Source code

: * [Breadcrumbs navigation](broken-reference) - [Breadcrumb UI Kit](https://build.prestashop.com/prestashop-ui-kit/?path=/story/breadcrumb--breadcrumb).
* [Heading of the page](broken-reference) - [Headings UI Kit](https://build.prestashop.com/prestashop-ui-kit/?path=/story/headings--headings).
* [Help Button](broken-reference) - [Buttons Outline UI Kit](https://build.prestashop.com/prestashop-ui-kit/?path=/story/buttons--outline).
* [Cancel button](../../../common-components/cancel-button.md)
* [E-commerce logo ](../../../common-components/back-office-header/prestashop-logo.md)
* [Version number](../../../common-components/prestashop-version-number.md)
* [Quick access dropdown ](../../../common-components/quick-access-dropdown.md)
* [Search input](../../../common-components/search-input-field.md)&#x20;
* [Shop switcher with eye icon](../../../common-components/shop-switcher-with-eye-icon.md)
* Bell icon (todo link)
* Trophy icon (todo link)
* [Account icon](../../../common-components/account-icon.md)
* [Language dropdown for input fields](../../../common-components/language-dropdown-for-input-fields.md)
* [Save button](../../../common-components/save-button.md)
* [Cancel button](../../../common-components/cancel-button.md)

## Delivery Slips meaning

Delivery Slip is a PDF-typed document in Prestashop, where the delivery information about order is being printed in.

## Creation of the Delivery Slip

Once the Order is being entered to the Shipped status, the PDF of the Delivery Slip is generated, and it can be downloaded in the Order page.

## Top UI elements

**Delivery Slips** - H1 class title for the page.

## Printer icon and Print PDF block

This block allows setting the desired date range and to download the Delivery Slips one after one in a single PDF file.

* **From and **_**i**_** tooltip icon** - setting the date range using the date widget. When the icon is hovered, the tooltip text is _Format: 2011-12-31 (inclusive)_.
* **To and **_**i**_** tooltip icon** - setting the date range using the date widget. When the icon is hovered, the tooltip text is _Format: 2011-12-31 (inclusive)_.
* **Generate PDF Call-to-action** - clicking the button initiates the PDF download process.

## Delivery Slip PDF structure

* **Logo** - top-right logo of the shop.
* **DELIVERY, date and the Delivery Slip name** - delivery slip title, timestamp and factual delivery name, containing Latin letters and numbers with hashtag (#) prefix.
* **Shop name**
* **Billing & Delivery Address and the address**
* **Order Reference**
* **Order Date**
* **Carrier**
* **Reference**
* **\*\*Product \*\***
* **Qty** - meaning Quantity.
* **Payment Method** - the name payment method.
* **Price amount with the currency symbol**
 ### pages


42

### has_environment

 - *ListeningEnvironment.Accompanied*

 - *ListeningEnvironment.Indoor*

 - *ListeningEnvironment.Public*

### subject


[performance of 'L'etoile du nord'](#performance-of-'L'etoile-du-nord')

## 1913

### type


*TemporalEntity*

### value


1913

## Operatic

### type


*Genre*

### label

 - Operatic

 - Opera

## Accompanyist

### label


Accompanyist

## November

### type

========================================================================

_Work order_
Look back at the entries above. Retype the line with "PDF download process.", the line with "of the shop.", and all lines in between.

_Answer box_
* **Generate PDF Call-to-action** - clicking the button initiates the PDF download process.

## Delivery Slip PDF structure

* **Logo** - top-right logo of the shop.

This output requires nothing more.